The female figures originating in the Palaeolithic began a long tradition of such feminine imagery which far outlasted early humans. As the Palaeolithic turned into the Neolithic, around 9000 BC (in North Africa and Europe, at least), human societies drastically changed. The so-called Neolithic Revolution, the transition of many human cultures across the Near East and Eastern Mediterranean from exclusively hunter-gatherer societies into proto-agricultural peoples, was driven by massive technological advances such as the invention of animal husbandry, the domestication of certain plant species, irrigation, deforestation, and the gathering of humans into villages. With this transition, human beings had more time for non-food related endeavours, such as the production of art and the first architecture. Despite the rapidly changing socio-cultural circumstances, the obsession – if this is not too strong a word – with the female form continued. ‘Venus’ or fertility figures were produced in ever-greater numbers and with ever-greater abstract refinement.

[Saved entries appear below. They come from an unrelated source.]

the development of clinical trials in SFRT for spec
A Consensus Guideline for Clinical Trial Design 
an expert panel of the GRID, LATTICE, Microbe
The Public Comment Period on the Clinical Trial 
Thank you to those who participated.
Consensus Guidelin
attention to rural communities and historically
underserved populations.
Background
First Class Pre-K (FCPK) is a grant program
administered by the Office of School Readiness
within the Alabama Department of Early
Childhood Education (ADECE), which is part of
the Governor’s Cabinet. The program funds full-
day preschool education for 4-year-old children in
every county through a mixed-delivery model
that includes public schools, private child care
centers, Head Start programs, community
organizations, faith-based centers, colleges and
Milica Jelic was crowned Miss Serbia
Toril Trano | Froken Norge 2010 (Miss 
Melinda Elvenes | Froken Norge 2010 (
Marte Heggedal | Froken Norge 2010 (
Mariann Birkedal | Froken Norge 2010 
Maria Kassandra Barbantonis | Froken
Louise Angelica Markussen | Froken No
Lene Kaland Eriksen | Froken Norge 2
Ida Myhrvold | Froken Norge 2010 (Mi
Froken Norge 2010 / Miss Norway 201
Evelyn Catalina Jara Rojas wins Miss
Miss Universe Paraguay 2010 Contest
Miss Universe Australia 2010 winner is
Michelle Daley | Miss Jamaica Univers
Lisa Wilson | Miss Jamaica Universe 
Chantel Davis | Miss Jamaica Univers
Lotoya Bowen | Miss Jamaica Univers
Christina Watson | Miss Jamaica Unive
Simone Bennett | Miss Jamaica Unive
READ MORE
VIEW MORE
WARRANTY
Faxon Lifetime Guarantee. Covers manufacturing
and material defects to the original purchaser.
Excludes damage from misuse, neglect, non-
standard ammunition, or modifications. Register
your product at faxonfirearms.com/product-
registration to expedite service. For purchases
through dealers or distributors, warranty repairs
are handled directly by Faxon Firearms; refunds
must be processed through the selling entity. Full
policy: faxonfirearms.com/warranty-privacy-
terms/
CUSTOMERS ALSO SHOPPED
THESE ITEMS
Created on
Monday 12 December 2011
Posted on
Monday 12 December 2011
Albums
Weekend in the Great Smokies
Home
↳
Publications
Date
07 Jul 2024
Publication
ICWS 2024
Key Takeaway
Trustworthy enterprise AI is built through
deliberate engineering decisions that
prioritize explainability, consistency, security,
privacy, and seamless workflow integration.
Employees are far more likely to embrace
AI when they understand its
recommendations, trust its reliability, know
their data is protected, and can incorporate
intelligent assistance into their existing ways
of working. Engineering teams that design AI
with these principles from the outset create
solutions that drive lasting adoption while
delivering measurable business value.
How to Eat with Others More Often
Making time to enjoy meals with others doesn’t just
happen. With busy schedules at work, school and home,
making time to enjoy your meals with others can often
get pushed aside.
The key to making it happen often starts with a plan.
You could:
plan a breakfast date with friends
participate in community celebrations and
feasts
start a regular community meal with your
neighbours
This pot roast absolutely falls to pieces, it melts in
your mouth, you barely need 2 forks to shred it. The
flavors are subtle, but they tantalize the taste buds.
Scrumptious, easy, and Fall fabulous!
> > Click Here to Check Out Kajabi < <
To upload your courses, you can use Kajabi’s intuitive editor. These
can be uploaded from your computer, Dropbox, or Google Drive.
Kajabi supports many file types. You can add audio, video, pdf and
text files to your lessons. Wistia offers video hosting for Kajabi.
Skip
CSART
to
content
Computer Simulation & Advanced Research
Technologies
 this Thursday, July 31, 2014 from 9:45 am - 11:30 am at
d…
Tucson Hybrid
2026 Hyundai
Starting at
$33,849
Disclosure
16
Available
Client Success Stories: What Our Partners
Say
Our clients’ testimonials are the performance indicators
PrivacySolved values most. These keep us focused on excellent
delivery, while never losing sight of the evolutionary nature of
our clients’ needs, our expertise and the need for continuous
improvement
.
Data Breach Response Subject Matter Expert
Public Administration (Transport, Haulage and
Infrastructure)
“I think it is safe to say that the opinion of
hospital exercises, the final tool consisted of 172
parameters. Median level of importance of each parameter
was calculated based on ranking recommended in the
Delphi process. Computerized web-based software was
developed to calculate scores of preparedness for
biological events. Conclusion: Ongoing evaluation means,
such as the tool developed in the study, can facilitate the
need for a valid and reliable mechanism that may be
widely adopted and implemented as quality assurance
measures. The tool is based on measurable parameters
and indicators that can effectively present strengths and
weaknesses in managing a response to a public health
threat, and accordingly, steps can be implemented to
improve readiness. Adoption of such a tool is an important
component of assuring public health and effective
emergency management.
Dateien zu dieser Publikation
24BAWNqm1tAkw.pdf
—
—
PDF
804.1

This ‘Venus’ figure originates in Anatolia, and is a remarkable example of the genre. Carved from a dense black stone, diorite or dioritic gneiss, even forming the basic shape would have been a challenge for the ancient artist. Executing the figure with such sensuous and flowing curves was quite a feat. The form is predictable, but no less beautiful for it: the hips are dramatically oversized, perhaps to indicate fertility and childbearing, the waist narrow, the legs straight and slender, the arms barely indicated as folded over the abdomen, where they push up two stylised breasts. The head is ovoid and flattened, with a depression at the back about the size of an adult thumb-tip. This depression, along with the fact that the figure cannot stand on its narrow legs, indicates that such a figure was meant to be held, not displayed, and would have been stored or deposited laying down. This may be evidence of early ritual involving such tactile pieces. The shape and pose both prefigure the famous later Anatolian ‘Kilia’ or ‘stargazer’ figures, a further evolution of the female effigy produced by a Cycladic-style culture in Anatolia around 3,000 years later than this figure.